Los datos del índice de precios al consumo muestran una inflación persistente antes del aumento de la guerra comercial de Trump.

La inflación, un tema que ha mantenido en vilo a los consumidores estadounidenses, experimentó un revés en febrero, echando por tierra las esperanzas de alivio que se vislumbraban en el horizonte. Los datos más recientes revelan un fortalecimiento de las presiones subyacentes sobre los precios, incluso antes de que se sintieran los efectos más agudos de la intensificación de la guerra comercial impulsada por el entonces Presidente Trump. Este panorama económico plantea interrogantes sobre la sostenibilidad del crecimiento y el poder adquisitivo de los ciudadanos.

Según la investigación publicada por The New York Times, el índice de precios de gastos de consumo personal (PCE), excluyendo los volátiles rubros de alimentos y energía, experimentó un incremento del 2,8 por ciento en febrero en comparación con el año anterior, superando el ritmo anual de enero, según informó el Departamento de Comercio. Mensualmente, estos precios “básicos” registraron un aumento adicional del 0,4 por ciento, también superior al incremento mensual observado en enero.

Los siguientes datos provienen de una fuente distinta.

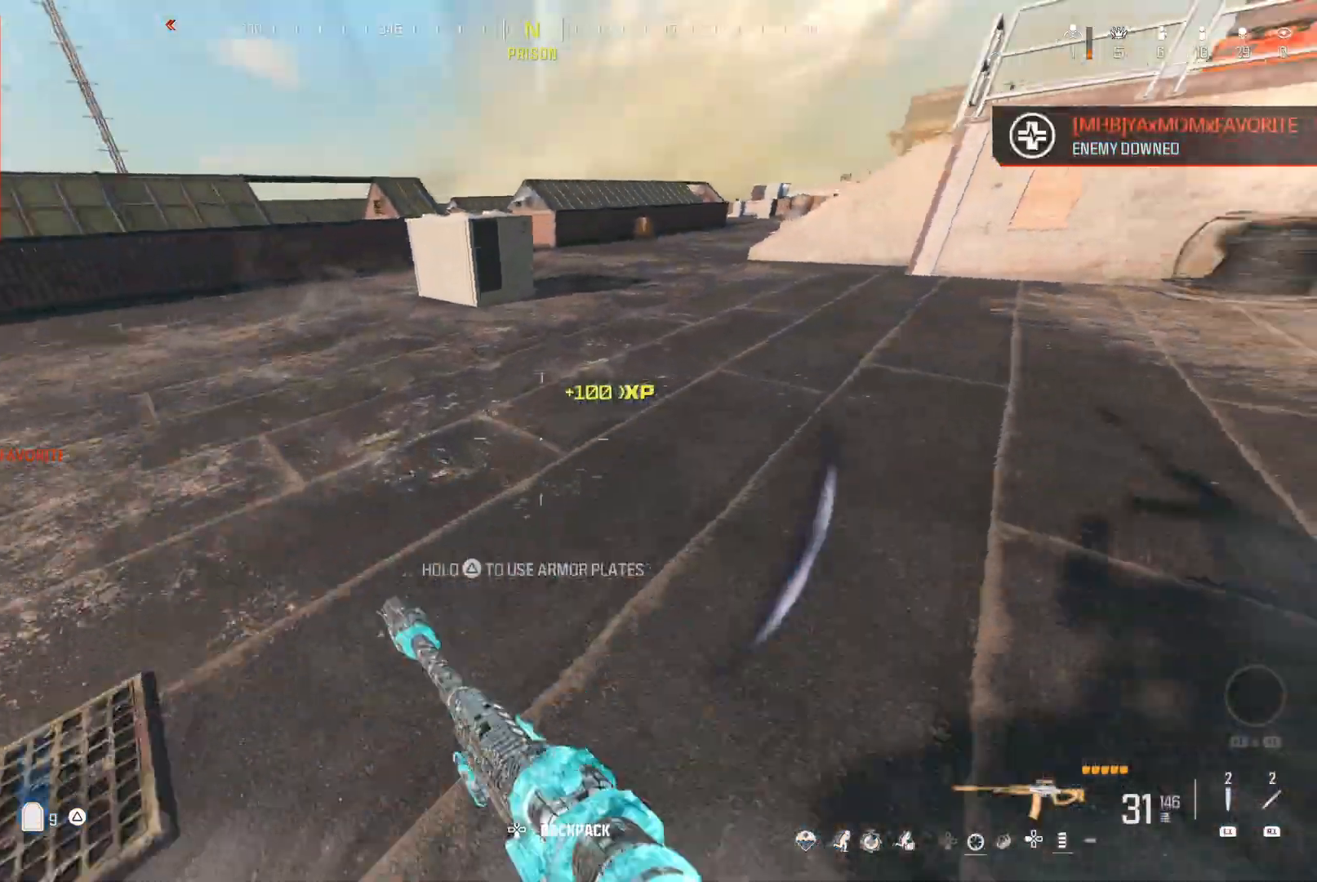
{"dt_ms": 500, "buttons": ["Y"], "left_stick": "center", "right_stick": "center", "events": [[100, "right_stick", "center"], [167, "Y", "down"], [217, "right_stick", "up"], [333, "A", "down"], [333, "right_stick", "center"], [500, "A", "up"]]}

El aumento, que superó las expectativas de los economistas, se atribuye a un incremento en los precios de los artículos de uso cotidiano, lo que sugiere que los aranceles impuestos por la administración Trump están comenzando a tener un impacto más significativo. Hasta hace un par de meses, los precios de los bienes se mantenían consistentemente estables o incluso mostraban descensos ocasionales, lo que contribuía a moderar la inflación. Este cambio de tendencia genera preocupación sobre el encarecimiento de la vida para las familias trabajadoras.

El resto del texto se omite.